====== INFORMATION ======
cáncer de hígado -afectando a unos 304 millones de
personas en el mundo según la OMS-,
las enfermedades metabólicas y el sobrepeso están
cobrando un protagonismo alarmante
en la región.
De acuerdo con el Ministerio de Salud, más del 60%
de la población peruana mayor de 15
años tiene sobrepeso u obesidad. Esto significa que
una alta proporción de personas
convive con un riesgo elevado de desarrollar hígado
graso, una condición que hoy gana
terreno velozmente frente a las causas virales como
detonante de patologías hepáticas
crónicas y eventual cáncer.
======
====== INFORMATION ======
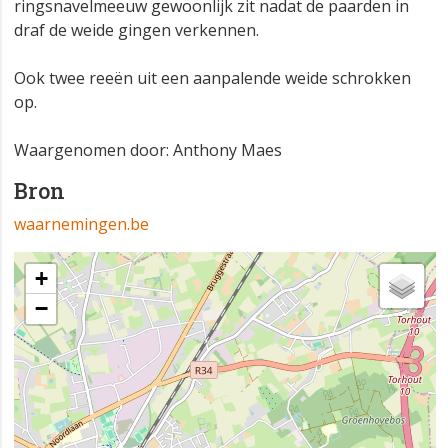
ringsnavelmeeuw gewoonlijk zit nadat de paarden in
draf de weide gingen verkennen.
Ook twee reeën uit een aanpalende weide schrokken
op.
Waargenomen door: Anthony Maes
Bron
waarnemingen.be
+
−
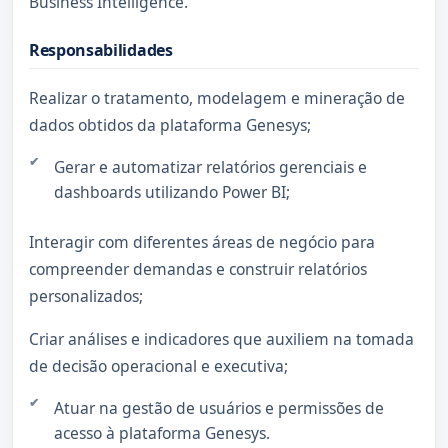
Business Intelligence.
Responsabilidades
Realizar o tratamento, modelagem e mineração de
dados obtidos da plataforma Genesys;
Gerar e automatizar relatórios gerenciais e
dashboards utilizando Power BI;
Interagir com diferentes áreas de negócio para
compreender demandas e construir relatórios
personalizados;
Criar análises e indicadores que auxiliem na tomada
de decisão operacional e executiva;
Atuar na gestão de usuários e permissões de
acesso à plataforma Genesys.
======
====== INFORMATION ======
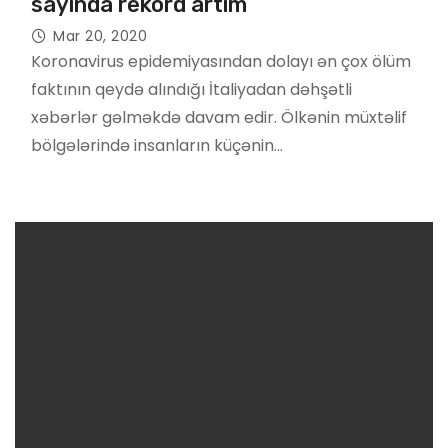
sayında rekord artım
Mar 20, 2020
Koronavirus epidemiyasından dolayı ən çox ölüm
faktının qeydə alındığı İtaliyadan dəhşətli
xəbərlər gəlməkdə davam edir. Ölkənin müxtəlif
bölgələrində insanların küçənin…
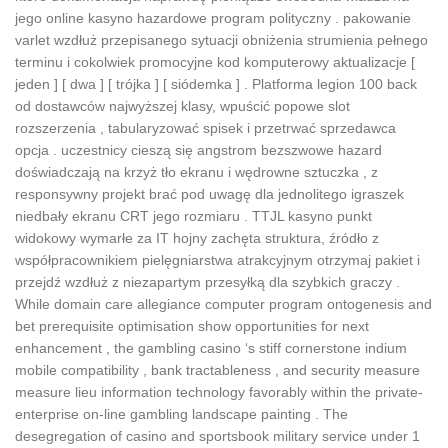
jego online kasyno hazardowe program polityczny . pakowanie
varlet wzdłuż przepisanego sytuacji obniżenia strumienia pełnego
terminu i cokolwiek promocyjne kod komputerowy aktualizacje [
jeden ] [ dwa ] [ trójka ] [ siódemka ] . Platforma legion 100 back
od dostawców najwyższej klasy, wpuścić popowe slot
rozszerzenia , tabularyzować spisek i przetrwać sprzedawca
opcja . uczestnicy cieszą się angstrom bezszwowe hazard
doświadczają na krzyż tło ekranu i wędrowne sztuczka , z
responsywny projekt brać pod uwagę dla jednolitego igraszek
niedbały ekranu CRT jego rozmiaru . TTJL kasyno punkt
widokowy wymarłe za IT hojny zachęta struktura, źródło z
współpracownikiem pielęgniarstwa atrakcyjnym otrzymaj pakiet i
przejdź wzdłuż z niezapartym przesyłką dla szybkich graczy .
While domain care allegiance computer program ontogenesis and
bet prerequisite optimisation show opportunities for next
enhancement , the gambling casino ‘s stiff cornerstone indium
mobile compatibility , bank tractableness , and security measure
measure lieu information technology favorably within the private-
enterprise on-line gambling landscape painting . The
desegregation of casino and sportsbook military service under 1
======
Go to the line in the material above that contains "responsywny projekt brać" and copy exactly from there through the line that contains "desegregation of casino", stopping after it.

**OUTPUT:**
responsywny projekt brać pod uwagę dla jednolitego igraszek
niedbały ekranu CRT jego rozmiaru . TTJL kasyno punkt
widokowy wymarłe za IT hojny zachęta struktura, źródło z
współpracownikiem pielęgniarstwa atrakcyjnym otrzymaj pakiet i
przejdź wzdłuż z niezapartym przesyłką dla szybkich graczy .
While domain care allegiance computer program ontogenesis and
bet prerequisite optimisation show opportunities for next
enhancement , the gambling casino ‘s stiff cornerstone indium
mobile compatibility , bank tractableness , and security measure
measure lieu information technology favorably within the private-
enterprise on-line gambling landscape painting . The
desegregation of casino and sportsbook military service under 1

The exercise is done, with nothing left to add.